I just knew the football would turn out badly after I opened this hideously corked bottle. A 1998 Antipodean shiraz served as a less than adequate replacement, much like the bunch of people who were supposed to be England footballers…
Trapet Père et Fils
2005 Trapet Père et Fils Chambertin
Sweet, slightly sulfury oak is the main aromatic theme there is a slightly more interesting interlude, but only in the context of this bottle, not the other wines. Apparently less concentrated than wines 4 and 5 but with a lovely width of flavours. Long, but less-so than most. Very fine for sure, but it’s struggling to keep its head above water in this company.
1993 Trapet Père et Fils Gevrey-Chambertin
The colour has a core of medium-plus ruby red, fading to a watery edge. The nose is very Gevrey with lots of turned earth and eventually a young showing mix of primary red and black cherry. The palate has depth, reasonable fat and pretty much perfect acidity. The tannins are there, but you need to search for them. Good length – helped along by the acidity. Nice wine and still only a youth.

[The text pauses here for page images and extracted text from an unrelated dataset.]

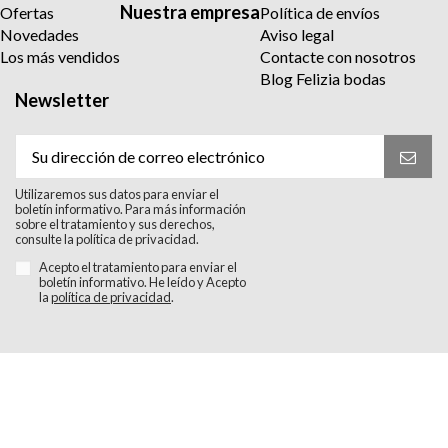
Nuestra empresa
Ofertas
Política de envíos
Novedades
Aviso legal
Los más vendidos
Contacte con nosotros
Blog Felizia bodas
Newsletter
Utilizaremos sus datos para enviar el
boletín informativo. Para más información
sobre el tratamiento y sus derechos,
consulte la política de privacidad.
Acepto el tratamiento para enviar el
boletín informativo. He leído y Acepto
la
política de privacidad
.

1995 Trapet Père et Fils Gevrey-Chambertin Petite Chapelle
Obvious signs of of past seepage on the top the cork. Medium, medium-plus ruby, just fading a little to brick at the rim. The nose is a beauty – starts with tons of berry fruit – black as well as red, summer pudding. Gradually becomes more diffuse, but gains in depth and secondary, more savoury aromas with a trace of earth. The palate is medium fat and could do with a little more concentration for a 1er Cru, but shows lovely fruit with a long, almost licorice finish. The acidity is good, though the tannins are still present and show a hint of bitterness at the end – but they’re quite well mannered. A wine that shows both balance and plenty of interest, though still requires at least another couple of years in the keller.